#### What this task involves:
What is the number of lines in the data holding the word "they"? Give that number by itself.

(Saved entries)
- - - - - - -

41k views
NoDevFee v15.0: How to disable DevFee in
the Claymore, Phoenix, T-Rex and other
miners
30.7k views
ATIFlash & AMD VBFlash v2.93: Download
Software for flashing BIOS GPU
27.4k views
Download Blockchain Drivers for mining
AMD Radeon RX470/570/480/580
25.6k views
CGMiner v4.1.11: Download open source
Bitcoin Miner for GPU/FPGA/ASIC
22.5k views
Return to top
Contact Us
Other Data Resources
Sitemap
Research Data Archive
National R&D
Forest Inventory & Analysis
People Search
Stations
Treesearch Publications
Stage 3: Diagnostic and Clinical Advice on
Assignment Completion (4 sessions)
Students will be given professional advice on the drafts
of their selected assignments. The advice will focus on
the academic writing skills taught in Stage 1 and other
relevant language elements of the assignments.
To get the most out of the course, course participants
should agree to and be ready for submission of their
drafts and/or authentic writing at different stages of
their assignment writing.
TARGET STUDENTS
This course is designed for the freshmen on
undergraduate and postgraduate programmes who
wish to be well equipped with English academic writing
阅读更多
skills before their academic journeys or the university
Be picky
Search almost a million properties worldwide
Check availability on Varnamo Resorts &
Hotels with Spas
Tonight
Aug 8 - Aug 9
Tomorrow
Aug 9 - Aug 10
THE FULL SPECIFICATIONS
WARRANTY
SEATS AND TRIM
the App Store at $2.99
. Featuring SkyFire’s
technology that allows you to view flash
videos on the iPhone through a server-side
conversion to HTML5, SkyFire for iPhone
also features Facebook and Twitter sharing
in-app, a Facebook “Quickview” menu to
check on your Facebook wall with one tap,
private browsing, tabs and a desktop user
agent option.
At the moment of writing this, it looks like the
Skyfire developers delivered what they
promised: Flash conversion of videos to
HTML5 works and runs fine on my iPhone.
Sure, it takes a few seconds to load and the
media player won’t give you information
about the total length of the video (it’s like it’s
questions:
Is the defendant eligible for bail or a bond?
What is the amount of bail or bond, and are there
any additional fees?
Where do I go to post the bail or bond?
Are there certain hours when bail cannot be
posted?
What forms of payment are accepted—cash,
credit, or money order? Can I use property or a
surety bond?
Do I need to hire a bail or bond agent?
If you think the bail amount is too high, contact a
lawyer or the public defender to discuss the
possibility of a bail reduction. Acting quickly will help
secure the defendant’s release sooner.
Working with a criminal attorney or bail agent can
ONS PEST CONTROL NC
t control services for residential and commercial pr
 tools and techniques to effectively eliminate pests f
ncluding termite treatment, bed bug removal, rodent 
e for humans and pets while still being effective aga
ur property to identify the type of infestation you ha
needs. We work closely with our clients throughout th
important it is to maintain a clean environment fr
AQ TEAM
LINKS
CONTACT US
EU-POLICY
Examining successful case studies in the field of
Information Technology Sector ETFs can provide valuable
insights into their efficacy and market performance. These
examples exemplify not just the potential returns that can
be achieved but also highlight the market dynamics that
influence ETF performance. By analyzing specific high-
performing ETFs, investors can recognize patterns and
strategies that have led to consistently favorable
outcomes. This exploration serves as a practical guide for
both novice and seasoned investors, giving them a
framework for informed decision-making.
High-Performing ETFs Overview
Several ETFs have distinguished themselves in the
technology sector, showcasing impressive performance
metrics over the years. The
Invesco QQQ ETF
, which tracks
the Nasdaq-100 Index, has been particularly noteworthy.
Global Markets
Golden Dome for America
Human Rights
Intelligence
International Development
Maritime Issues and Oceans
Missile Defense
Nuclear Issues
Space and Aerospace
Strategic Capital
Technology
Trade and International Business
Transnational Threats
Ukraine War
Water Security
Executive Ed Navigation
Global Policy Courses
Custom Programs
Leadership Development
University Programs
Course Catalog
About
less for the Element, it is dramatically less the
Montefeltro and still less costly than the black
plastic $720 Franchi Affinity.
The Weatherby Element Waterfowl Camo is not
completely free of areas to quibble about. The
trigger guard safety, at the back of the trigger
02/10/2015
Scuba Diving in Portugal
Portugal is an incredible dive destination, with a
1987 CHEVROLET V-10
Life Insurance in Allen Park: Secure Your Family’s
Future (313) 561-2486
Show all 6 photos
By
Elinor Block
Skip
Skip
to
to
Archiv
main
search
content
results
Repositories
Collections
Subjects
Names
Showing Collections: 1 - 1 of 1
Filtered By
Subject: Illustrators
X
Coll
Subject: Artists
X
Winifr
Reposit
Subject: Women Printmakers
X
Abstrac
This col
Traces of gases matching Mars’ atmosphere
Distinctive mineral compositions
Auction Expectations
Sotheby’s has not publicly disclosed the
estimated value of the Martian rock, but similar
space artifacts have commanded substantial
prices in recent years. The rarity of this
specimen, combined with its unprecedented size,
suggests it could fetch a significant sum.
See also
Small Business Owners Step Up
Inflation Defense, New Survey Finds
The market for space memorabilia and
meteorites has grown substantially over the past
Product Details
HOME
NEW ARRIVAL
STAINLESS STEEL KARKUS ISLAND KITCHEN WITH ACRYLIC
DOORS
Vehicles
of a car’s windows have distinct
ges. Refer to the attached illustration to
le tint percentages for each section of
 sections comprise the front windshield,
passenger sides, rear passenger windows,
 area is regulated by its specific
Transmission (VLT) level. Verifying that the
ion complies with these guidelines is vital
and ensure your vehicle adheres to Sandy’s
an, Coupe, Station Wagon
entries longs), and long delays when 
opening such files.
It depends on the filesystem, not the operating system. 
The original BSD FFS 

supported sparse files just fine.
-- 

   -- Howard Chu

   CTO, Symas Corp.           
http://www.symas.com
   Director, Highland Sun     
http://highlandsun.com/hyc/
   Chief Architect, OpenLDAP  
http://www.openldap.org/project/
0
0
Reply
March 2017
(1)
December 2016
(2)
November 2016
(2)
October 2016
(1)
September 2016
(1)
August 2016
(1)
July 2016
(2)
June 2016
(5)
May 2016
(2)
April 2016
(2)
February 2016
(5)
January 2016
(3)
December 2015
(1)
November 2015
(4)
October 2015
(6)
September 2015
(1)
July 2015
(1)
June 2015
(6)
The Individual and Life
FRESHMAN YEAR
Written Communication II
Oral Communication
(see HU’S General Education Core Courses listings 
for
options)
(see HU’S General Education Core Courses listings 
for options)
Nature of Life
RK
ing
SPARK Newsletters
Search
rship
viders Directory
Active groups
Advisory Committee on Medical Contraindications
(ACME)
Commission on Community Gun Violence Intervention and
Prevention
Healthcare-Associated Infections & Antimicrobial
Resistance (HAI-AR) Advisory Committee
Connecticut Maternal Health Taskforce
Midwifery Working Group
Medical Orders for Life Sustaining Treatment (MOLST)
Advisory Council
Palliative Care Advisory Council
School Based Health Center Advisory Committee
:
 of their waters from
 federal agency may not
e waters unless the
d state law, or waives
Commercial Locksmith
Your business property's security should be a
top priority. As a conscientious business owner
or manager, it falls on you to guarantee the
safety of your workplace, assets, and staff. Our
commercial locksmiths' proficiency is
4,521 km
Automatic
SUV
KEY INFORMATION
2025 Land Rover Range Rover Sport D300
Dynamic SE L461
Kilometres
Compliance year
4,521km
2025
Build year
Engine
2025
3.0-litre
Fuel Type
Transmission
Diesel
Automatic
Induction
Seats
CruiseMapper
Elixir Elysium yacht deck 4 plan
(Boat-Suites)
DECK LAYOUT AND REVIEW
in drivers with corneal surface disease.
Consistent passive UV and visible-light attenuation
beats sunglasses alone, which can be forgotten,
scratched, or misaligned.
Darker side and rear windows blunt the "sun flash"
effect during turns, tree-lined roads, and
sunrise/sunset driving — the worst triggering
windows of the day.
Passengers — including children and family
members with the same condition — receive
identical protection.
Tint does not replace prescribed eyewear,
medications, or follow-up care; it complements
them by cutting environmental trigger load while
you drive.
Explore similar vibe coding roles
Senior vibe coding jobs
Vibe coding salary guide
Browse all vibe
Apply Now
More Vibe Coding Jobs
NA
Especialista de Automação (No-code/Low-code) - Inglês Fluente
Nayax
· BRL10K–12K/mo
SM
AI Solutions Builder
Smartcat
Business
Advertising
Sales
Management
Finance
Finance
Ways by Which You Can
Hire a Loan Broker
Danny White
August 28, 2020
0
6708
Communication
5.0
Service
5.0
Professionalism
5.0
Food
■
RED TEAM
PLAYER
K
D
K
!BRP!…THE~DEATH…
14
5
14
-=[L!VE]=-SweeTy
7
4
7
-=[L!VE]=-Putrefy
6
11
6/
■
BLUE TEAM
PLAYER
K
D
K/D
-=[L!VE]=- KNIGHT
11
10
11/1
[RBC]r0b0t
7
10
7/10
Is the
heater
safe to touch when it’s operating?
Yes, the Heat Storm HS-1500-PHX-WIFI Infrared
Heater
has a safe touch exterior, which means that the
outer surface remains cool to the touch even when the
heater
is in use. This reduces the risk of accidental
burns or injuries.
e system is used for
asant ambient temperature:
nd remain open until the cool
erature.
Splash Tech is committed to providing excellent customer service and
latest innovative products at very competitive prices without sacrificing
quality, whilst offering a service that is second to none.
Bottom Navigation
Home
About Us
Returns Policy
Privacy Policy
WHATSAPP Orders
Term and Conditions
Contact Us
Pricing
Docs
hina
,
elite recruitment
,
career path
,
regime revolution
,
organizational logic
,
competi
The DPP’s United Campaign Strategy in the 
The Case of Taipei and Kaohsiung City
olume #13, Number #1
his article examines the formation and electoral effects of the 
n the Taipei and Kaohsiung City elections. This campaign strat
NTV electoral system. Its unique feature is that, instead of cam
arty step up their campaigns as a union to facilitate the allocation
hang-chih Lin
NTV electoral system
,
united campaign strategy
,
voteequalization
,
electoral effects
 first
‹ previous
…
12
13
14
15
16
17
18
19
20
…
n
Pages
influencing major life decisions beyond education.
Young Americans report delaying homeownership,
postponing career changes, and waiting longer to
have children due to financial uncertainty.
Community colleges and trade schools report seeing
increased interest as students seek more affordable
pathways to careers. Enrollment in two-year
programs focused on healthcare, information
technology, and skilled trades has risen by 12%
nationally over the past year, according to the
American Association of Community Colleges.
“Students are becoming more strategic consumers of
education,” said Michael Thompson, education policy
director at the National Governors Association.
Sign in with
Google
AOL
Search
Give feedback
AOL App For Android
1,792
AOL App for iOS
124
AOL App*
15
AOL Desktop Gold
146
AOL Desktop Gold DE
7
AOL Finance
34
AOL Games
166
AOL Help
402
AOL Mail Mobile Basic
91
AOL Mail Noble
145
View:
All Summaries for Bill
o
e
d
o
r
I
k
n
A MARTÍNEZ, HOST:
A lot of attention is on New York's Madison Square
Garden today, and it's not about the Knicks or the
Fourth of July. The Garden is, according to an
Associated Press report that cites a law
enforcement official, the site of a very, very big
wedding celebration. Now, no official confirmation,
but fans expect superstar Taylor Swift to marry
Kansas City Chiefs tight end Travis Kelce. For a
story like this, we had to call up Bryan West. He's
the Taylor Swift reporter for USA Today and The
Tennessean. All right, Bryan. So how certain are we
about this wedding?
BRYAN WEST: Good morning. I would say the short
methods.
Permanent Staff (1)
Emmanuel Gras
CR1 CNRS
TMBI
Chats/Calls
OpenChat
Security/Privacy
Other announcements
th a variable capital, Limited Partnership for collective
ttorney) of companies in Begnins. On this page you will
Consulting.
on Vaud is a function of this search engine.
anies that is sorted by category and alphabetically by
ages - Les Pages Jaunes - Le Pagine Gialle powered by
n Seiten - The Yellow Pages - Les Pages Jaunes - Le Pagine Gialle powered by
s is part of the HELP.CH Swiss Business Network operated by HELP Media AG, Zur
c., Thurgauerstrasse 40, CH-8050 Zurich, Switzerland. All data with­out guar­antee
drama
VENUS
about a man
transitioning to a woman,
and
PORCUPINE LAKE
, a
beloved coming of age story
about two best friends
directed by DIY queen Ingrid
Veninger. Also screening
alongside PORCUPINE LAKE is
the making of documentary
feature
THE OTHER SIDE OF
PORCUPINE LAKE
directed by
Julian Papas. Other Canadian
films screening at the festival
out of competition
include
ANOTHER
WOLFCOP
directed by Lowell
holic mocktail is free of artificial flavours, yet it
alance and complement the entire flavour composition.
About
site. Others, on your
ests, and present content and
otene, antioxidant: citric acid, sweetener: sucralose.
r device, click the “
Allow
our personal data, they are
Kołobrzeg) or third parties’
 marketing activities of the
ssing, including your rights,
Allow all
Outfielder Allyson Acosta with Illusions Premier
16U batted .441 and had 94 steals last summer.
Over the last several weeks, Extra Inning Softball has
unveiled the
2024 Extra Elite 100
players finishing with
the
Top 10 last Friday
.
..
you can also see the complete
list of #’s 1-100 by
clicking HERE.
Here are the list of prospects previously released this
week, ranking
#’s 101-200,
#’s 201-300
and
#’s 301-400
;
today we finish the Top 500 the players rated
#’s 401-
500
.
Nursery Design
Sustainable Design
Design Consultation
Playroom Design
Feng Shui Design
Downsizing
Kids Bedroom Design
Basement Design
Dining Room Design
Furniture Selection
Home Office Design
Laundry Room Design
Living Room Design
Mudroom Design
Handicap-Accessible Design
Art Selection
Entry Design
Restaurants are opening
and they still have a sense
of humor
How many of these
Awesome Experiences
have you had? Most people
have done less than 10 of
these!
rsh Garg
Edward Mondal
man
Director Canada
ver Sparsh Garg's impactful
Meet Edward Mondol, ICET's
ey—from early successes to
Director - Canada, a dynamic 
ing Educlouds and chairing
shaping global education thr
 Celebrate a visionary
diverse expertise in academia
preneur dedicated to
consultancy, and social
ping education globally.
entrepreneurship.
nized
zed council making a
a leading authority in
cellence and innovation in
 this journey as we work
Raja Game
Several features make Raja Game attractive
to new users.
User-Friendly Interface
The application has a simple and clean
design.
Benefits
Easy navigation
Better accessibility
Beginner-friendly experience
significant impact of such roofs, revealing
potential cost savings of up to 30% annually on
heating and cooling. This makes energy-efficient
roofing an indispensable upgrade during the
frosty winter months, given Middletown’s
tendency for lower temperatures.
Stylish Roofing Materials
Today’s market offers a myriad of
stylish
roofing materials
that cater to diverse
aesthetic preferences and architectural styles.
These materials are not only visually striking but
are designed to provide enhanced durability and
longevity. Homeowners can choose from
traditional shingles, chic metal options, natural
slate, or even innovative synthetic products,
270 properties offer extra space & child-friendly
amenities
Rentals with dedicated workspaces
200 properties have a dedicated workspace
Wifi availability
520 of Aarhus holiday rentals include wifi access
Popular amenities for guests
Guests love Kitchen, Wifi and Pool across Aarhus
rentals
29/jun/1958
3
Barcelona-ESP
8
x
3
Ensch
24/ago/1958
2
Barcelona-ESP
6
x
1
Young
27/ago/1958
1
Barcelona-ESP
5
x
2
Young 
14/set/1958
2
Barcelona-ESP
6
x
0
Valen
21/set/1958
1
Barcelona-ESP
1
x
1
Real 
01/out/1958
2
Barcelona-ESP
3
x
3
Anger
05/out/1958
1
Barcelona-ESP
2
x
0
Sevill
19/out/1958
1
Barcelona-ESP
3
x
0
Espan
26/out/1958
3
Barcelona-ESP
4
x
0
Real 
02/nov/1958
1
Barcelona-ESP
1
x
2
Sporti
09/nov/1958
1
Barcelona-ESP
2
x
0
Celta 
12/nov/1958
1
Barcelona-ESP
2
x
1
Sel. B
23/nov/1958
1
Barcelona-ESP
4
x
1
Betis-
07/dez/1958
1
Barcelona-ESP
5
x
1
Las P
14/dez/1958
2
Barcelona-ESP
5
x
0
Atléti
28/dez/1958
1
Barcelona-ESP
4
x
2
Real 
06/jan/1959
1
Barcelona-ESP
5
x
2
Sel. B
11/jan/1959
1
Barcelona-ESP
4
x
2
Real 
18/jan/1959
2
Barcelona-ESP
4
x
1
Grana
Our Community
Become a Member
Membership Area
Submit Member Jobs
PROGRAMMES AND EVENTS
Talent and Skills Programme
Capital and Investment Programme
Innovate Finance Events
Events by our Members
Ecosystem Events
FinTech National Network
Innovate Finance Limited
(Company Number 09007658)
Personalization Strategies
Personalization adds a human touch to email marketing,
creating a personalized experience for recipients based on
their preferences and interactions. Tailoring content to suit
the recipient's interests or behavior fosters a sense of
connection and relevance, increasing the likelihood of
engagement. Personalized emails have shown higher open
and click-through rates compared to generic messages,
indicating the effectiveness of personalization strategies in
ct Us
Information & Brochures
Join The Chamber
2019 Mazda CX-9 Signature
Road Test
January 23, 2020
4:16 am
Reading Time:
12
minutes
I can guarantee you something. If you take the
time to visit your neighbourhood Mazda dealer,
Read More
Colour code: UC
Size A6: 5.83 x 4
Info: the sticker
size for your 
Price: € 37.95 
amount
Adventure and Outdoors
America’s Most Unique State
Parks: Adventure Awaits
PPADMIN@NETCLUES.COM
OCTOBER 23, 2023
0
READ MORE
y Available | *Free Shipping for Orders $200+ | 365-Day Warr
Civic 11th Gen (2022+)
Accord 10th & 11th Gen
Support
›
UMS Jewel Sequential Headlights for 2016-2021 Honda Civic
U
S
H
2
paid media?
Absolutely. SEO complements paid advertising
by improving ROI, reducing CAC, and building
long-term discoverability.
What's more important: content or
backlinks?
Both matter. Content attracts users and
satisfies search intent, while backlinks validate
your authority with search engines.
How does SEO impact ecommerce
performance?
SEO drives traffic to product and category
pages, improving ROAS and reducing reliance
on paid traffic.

- - - - - - -

#### Exercise response:
3